First, let’s say what is happening more simply so you can sit with it: you’re being sexually harassed and bullied by your gay friend.

What should you do about it? What you would do if anybody was breaching your personal space and dismissing your requests for them to stop. Would you tell them off publicly the next time it happens? Or do something physical, like issuing a warning shove? Maybe you would simply remove yourself from all potential proximity to this person? No hangouts, no being at the same parties, take away his access to you. I don’t know what you as a person would do about it, but you know what you would do to stop being harmed once and for all.

So I suppose the real question is, why haven’t you done it yet? Your previous attempts to address the situation tell me that you have a healthy sense of self-knowledge and preservation. Is it just the gay thing? Because your friend wielding his identity in bad faith seems to be working; he’s got you spooked. But considering you’re “definitely not” homophobic, do you actually have anything to fear? These, by the way, are all rhetorical questions.

I think we both know that implicit in your loud-and-proud friend’s accusation of homophobia is a threat—that he will think it and naturally therefore everyone will know it. Your other straight male friends have already indicated they won’t be offering strength in numbers (have you thought about getting new friends?). As a living breathing citizen of the Perception Economy, where nobody has the attention span for nuance and everyone is jonesing for a hit of Someone Fucking Up so we can misplace all our frustrations with them, taking decisive action could bode very badly for you.

Gossip is gaseous and who knows which way the wind blows it—into the ears and nostrils of which potential employer, Insta crush, or social group you wish for membership to. Add to the misery, you’re a Straight Male—apex group on the sexual-identity pyramid and always using it to make things hard for everyone lower down; the nervously woke will not be inclined to see (or be seen to see) your side; the proudly patriarchal will see your side, and shame you for your weakness. Those left on the fence will just want to avoid the mess. Everywhere you look, the potential for humiliation.

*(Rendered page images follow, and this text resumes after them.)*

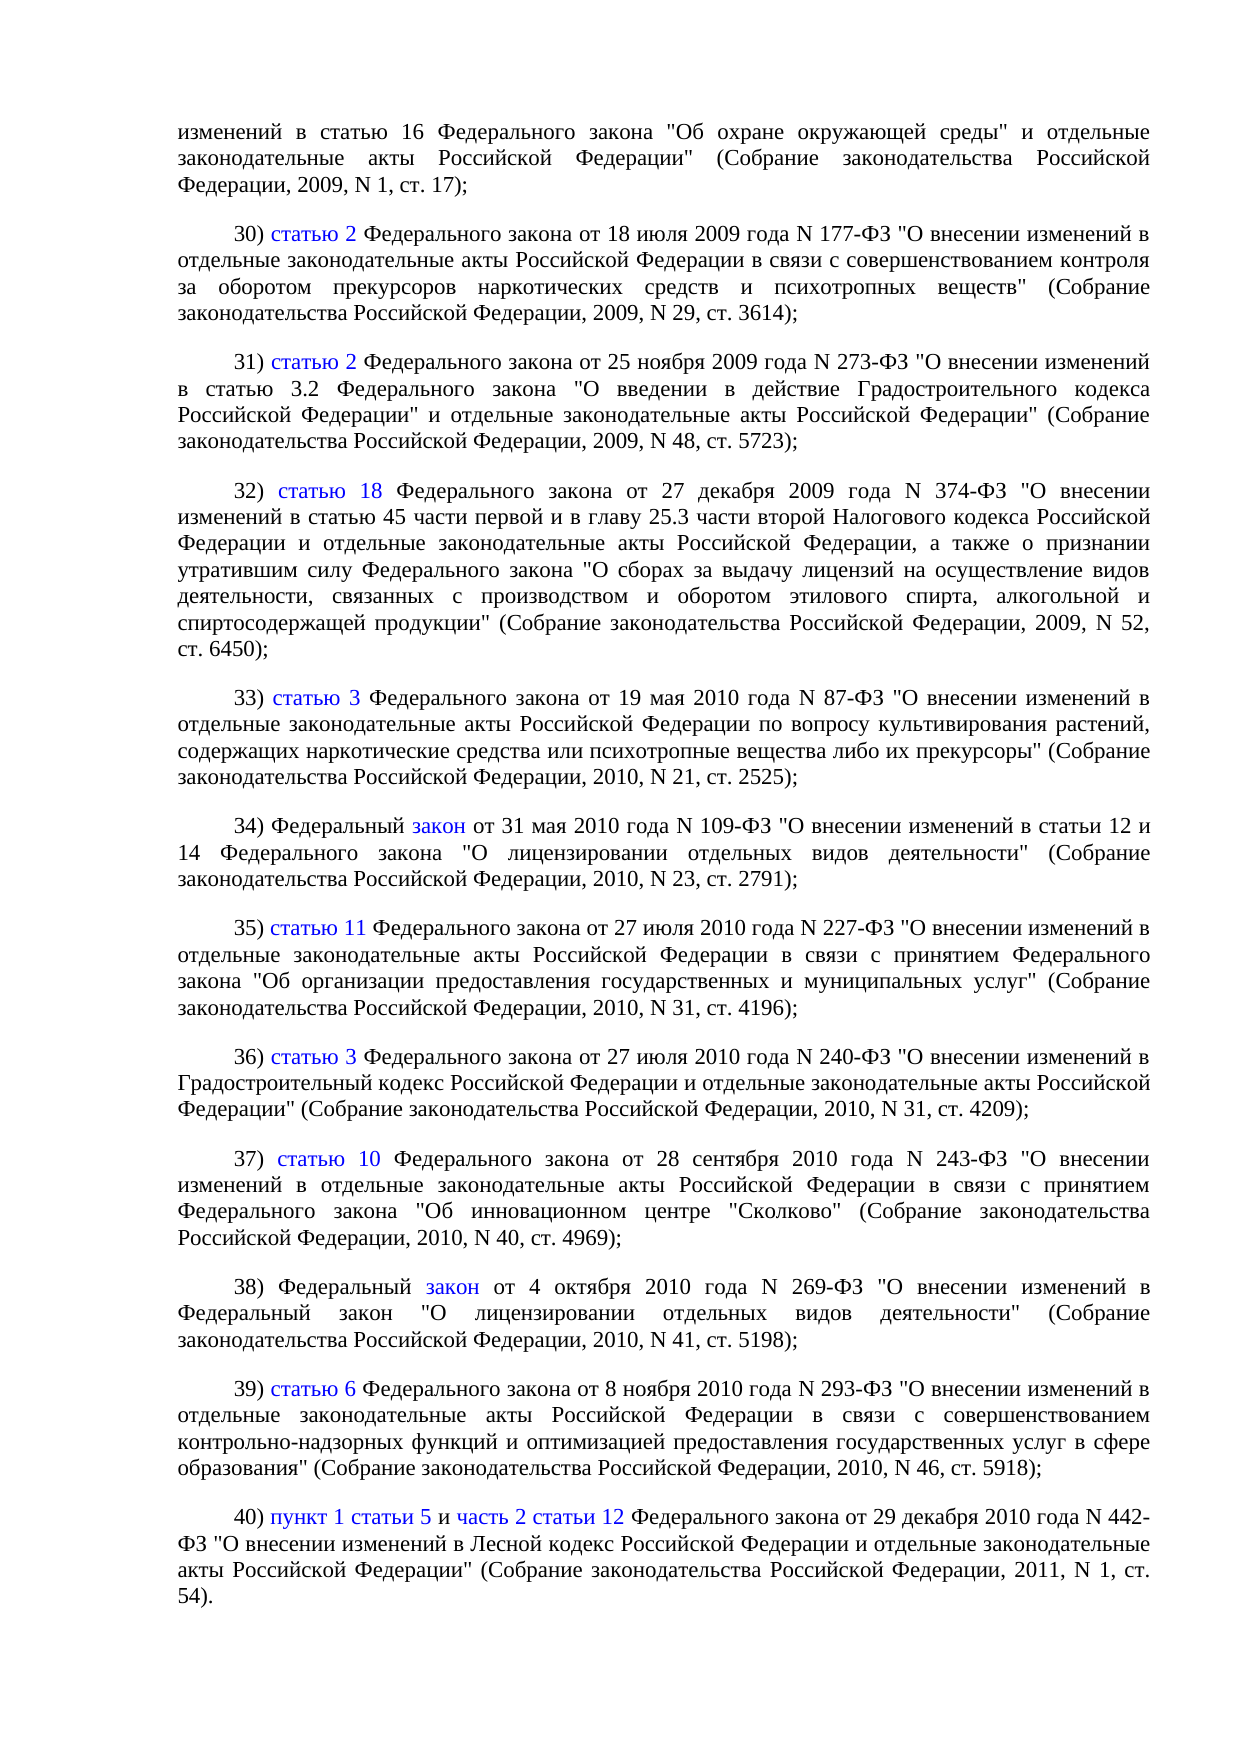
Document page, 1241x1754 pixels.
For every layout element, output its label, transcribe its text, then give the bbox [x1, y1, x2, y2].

text 35) статью 11 Федерального закона от 27 июля 2010 года N 227-ФЗ "О внесении изменений в отдельные законодательные акты Российской Федерации в связи с принятием Федерального закона "Об организации предоставления государственных и муниципальных услуг" (Собрание законодательства Российской Федерации, 2010, N 31, ст. 4196); [177, 914, 1152, 1020]
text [177, 118, 1152, 197]
text 33) статью 3 Федерального закона от 19 мая 2010 года N 87-ФЗ "О внесении изменений в отдельные законодательные акты Российской Федерации по вопросу культивирования растений, содержащих наркотические средства или психотропные вещества либо их прекурсоры" (Собрание законодательства Российской Федерации, 2010, N 21, ст. 2525); [177, 684, 1152, 789]
text 31) статью 2 Федерального закона от 25 ноября 2009 года N 273-ФЗ "О внесении изменений в статью 3.2 Федерального закона "О введении в действие Градостроительного кодекса Российской Федерации" и отдельные законодательные акты Российской Федерации" (Собрание законодательства Российской Федерации, 2009, N 48, ст. 5723); [177, 348, 1152, 454]
text 34) Федеральный закон от 31 мая 2010 года N 109-ФЗ "О внесении изменений в статьи 12 и 14 Федерального закона "О лицензировании отдельных видов деятельности" (Собрание законодательства Российской Федерации, 2010, N 23, ст. 2791); [177, 812, 1152, 892]
text 40) пункт 1 статьи 5 и часть 2 статьи 12 Федерального закона от 29 декабря 2010 года N 442-ФЗ "О внесении изменений в Лесной кодекс Российской Федерации и отдельные законодательные акты Российской Федерации" (Собрание законодательства Российской Федерации, 2011, N 1, ст. 54). [177, 1503, 1152, 1609]
text 37) статью 10 Федерального закона от 28 сентября 2010 года N 243-ФЗ "О внесении изменений в отдельные законодательные акты Российской Федерации в связи с принятием Федерального закона "Об инновационном центре "Сколково" (Собрание законодательства Российской Федерации, 2010, N 40, ст. 4969); [177, 1145, 1152, 1250]
text 39) статью 6 Федерального закона от 8 ноября 2010 года N 293-ФЗ "О внесении изменений в отдельные законодательные акты Российской Федерации в связи с совершенствованием контрольно-надзорных функций и оптимизацией предоставления государственных услуг в сфере образования" (Собрание законодательства Российской Федерации, 2010, N 46, ст. 5918); [177, 1375, 1152, 1481]
text 38) Федеральный закон от 4 октября 2010 года N 269-ФЗ "О внесении изменений в Федеральный закон "О лицензировании отдельных видов деятельности" (Собрание законодательства Российской Федерации, 2010, N 41, ст. 5198); [177, 1273, 1152, 1352]
text 30) статью 2 Федерального закона от 18 июля 2009 года N 177-ФЗ "О внесении изменений в отдельные законодательные акты Российской Федерации в связи с совершенствованием контроля за оборотом прекурсоров наркотических средств и психотропных веществ" (Собрание законодательства Российской Федерации, 2009, N 29, ст. 3614); [177, 220, 1152, 326]
text 36) статью 3 Федерального закона от 27 июля 2010 года N 240-ФЗ "О внесении изменений в Градостроительный кодекс Российской Федерации и отдельные законодательные акты Российской Федерации" (Собрание законодательства Российской Федерации, 2010, N 31, ст. 4209); [177, 1043, 1152, 1122]
text 32) статью 18 Федерального закона от 27 декабря 2009 года N 374-ФЗ "О внесении изменений в статью 45 части первой и в главу 25.3 части второй Налогового кодекса Российской Федерации и отдельные законодательные акты Российской Федерации, а также о признании утратившим силу Федерального закона "О сборах за выдачу лицензий на осуществление видов деятельности, связанных с производством и оборотом этилового спирта, алкогольной и спиртосодержащей продукции" (Собрание законодательства Российской Федерации, 2009, N 52, ст. 6450); [177, 477, 1152, 661]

Too much? I guess it is. But I find articulating our worst fears tends to rob them of their seriousness and severity. Pressured Peer, you’re going to be just fine. You’re not a celebrity, and even they don’t hold anyone’s attention anymore.

Instead, look at it this way: your rather-rare instinct as a straight man to reject the stereotype and categorically register your discomfort, and therefore your vulnerability, is an important one. A tiny but hardy little axe in the battle against bullies like your friend cynically wielding our fear of being shamed against us. To build further resistance, you must next teach yourself to become okay with being misunderstood. Trust in the right folks’ ability to prod the situation, their knowledge of who you are, and their will to stick their neck out for what is true. The ones who won’t? Well, no amount of betraying yourself will change that.

And when your friend inevitably goes on to be very successful—I predict future global spokesperson for gay rights—lean into your real friend circle, some of whom will have made themselves known through this experience. Exchange knowing texts, unleash your resentments, bask in the warm glow of their empathy and earnest offers to expose him. Standing up for yourself isn’t all horrible.